▶ _Required work_
List all lines of the data containing the word "shadow".

▶ _Collected data_

──────

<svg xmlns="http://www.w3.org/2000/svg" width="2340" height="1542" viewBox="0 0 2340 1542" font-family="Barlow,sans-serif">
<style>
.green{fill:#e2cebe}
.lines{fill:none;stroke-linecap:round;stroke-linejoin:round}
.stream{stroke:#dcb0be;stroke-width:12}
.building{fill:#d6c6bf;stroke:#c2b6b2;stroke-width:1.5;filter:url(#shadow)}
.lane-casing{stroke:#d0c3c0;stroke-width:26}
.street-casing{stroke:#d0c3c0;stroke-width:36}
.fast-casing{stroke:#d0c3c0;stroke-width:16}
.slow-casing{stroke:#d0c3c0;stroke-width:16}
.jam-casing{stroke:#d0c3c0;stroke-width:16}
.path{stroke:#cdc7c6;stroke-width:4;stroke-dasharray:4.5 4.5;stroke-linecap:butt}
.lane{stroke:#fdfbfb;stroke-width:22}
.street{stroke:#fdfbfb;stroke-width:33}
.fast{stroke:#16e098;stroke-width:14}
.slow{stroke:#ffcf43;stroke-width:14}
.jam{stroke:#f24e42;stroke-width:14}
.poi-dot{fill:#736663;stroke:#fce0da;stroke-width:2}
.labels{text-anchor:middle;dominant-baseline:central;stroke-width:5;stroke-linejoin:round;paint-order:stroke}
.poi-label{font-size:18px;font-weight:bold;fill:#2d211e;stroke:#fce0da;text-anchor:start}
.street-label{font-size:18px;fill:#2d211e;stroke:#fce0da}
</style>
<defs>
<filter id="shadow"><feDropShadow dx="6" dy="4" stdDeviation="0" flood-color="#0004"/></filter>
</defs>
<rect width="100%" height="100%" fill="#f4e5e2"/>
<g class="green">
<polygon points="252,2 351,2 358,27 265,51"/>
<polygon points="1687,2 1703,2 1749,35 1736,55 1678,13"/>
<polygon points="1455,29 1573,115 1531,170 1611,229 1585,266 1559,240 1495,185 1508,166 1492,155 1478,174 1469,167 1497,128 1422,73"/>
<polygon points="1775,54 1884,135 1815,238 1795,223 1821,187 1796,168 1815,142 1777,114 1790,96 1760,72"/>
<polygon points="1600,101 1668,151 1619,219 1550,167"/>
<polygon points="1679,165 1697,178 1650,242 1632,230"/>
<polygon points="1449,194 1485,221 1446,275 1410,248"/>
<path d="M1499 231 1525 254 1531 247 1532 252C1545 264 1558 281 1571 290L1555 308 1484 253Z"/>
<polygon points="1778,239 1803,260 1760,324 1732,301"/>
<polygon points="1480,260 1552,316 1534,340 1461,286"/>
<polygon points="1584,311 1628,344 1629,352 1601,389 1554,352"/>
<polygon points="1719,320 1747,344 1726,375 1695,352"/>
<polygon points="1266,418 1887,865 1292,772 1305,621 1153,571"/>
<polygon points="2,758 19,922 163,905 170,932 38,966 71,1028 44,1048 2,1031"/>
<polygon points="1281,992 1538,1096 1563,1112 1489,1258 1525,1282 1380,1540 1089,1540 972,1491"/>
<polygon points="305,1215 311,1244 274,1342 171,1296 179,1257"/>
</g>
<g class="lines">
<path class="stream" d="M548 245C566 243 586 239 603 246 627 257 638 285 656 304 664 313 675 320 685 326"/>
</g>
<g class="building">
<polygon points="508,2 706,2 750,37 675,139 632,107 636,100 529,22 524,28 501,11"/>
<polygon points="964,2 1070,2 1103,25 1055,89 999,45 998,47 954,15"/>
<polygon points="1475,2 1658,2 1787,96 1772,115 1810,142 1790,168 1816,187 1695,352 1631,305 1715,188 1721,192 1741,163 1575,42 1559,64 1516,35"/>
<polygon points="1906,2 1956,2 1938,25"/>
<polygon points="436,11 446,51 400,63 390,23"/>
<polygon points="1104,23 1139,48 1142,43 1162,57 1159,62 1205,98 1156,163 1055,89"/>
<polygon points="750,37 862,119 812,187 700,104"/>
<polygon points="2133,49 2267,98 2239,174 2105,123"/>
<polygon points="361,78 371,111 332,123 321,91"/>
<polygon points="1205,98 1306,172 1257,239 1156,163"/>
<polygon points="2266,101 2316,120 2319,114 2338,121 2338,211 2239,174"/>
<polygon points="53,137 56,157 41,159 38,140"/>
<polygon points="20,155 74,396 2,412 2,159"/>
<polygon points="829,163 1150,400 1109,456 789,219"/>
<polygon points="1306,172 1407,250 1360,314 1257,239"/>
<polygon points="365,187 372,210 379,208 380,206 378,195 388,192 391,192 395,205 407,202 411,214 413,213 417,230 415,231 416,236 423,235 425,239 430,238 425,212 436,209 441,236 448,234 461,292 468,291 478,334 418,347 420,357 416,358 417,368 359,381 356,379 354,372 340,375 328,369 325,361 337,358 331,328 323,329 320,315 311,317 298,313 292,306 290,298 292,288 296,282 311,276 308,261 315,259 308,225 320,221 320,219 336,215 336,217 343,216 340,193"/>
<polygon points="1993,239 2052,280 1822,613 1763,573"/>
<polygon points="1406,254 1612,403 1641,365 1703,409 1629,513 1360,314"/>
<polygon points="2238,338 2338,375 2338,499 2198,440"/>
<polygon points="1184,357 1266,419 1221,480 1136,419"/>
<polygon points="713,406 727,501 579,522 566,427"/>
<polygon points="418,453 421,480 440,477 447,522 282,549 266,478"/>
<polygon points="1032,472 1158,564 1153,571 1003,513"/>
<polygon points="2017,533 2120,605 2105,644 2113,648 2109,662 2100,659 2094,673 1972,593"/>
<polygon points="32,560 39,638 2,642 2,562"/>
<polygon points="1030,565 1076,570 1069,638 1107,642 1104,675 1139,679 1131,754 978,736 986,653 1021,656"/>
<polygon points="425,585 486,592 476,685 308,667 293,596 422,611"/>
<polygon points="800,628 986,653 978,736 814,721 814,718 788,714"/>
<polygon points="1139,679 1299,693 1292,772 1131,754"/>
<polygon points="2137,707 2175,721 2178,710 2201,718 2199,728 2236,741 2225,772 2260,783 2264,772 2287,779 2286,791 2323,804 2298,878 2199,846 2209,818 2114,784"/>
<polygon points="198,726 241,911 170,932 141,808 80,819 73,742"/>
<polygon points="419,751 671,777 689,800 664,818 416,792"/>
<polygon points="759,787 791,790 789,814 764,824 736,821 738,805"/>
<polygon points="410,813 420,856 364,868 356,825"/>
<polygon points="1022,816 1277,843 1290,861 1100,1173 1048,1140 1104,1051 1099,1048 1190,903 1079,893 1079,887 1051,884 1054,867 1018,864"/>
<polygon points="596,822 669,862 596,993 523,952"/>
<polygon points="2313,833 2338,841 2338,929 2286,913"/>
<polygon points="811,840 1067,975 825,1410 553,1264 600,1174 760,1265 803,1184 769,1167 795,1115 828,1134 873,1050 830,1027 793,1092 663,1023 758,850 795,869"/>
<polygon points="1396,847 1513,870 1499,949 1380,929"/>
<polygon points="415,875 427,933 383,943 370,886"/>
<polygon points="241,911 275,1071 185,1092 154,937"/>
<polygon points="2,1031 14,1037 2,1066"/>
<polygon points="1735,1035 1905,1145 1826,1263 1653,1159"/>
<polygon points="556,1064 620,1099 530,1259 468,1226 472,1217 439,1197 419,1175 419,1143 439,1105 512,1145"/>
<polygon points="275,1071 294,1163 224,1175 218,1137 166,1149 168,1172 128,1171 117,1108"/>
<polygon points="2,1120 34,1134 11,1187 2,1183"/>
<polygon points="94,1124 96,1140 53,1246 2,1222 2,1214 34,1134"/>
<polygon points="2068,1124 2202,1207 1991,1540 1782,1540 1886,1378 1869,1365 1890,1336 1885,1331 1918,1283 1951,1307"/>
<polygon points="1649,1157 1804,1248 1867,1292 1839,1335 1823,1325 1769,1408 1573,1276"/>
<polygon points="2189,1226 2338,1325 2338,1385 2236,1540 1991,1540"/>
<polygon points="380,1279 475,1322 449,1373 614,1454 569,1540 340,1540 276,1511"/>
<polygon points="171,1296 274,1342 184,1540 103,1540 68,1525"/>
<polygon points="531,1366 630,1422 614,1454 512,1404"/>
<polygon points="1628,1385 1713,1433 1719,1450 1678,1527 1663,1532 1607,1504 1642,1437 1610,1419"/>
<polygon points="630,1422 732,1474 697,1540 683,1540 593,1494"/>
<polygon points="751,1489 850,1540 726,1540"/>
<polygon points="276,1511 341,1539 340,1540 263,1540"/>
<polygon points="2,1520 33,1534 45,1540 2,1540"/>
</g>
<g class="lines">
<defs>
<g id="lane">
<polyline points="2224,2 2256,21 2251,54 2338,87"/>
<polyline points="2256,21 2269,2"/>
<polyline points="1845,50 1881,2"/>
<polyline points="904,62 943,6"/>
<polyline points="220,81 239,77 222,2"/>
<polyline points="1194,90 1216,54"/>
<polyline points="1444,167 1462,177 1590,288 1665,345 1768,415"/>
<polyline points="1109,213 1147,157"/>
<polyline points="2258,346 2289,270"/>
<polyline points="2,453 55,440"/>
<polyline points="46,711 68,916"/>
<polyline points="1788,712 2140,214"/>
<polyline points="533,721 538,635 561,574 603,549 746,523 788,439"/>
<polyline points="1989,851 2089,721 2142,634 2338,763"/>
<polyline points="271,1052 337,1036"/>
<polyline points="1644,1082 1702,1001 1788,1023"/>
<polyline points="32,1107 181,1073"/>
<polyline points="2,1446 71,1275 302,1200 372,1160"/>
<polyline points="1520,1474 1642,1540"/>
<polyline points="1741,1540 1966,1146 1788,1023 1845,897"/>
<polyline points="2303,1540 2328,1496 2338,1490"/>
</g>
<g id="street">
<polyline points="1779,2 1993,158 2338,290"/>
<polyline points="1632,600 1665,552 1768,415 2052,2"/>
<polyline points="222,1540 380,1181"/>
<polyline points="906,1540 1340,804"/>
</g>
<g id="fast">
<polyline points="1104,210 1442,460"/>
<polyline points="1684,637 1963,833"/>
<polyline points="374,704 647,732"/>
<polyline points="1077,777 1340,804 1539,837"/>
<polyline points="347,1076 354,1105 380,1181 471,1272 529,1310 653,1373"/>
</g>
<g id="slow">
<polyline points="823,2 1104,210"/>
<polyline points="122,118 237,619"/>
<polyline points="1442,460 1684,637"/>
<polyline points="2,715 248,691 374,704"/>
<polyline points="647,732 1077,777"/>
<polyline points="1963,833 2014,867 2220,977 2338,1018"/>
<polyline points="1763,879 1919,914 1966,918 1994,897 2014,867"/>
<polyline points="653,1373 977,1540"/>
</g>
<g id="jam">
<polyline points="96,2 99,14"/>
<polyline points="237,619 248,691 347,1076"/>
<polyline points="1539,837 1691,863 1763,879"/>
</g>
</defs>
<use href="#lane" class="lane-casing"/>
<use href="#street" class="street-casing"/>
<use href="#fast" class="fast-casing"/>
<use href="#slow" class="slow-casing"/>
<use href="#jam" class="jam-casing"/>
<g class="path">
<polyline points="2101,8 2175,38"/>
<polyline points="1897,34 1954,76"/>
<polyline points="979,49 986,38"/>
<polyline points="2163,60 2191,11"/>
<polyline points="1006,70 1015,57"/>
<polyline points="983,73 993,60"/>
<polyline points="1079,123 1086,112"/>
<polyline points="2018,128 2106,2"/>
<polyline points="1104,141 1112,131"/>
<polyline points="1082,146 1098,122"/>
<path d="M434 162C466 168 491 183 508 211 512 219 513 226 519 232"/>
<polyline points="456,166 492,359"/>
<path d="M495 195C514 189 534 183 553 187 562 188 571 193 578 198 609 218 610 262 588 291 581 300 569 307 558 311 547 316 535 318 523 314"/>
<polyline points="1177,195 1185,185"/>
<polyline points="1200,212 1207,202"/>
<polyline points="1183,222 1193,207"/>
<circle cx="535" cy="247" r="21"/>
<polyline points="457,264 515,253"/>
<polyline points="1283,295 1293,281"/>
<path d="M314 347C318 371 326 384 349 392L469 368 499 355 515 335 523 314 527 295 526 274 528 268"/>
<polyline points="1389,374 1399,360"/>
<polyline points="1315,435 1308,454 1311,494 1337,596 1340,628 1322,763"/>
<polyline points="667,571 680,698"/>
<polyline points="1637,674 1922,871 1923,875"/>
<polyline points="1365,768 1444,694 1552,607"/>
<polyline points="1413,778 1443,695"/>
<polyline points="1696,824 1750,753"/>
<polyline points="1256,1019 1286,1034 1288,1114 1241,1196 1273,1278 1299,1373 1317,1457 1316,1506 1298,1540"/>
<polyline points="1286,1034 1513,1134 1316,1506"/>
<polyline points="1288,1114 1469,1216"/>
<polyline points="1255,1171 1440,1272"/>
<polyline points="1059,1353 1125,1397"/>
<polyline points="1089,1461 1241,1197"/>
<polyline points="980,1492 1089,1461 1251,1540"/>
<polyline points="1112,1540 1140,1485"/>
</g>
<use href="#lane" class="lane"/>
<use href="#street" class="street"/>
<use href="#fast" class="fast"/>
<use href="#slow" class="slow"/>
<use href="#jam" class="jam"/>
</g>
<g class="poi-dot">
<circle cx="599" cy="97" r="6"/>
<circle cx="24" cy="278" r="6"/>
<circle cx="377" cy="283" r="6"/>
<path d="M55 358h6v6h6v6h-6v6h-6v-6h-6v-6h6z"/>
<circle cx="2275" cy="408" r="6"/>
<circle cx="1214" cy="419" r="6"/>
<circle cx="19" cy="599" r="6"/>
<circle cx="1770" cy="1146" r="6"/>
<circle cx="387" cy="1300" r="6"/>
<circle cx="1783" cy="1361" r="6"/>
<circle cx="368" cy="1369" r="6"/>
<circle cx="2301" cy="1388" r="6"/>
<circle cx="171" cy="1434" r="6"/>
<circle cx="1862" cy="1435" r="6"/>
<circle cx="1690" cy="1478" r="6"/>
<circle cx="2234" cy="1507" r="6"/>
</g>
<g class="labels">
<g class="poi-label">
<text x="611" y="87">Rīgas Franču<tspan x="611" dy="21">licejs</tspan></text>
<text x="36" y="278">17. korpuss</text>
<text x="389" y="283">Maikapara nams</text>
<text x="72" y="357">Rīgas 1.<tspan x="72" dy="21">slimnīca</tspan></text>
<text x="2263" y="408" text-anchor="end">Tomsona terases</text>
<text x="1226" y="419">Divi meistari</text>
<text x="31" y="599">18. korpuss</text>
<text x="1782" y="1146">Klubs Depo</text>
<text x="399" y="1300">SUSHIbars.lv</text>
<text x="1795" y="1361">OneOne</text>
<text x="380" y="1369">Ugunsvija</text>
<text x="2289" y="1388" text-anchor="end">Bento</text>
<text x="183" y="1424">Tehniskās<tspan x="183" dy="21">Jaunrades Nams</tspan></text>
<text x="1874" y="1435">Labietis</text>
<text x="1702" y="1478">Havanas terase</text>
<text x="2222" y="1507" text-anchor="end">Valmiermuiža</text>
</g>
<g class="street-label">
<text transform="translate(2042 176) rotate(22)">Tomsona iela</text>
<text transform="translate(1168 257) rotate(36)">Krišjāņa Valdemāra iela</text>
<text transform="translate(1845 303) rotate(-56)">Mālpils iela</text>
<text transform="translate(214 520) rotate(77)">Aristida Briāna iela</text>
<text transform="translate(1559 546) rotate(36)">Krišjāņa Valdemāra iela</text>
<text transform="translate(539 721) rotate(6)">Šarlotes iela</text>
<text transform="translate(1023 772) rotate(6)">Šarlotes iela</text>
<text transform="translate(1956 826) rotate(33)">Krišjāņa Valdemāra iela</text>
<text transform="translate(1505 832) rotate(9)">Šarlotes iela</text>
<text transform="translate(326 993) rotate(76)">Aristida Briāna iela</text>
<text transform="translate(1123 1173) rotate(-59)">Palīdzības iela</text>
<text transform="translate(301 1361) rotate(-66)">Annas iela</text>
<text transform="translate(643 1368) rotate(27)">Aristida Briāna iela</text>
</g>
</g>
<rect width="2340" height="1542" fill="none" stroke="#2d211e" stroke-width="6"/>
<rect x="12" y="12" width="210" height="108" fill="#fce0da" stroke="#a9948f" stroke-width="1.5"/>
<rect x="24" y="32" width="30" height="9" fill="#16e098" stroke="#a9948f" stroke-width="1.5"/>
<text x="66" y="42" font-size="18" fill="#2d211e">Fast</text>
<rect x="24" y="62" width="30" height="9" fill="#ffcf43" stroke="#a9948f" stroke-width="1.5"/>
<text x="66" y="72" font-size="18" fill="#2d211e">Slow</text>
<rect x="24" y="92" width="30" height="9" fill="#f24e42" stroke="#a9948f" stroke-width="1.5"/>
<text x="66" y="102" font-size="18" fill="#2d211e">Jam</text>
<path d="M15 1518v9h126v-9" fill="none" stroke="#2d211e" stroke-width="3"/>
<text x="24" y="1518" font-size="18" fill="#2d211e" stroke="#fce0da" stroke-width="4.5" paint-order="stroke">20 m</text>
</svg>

──────

▶ _Result for this task_
.building{fill:#d6c6bf;stroke:#c2b6b2;stroke-width:1.5;filter:url(#shadow)}
<filter id="shadow"><feDropShadow dx="6" dy="4" stdDeviation="0" flood-color="#0004"/></filter>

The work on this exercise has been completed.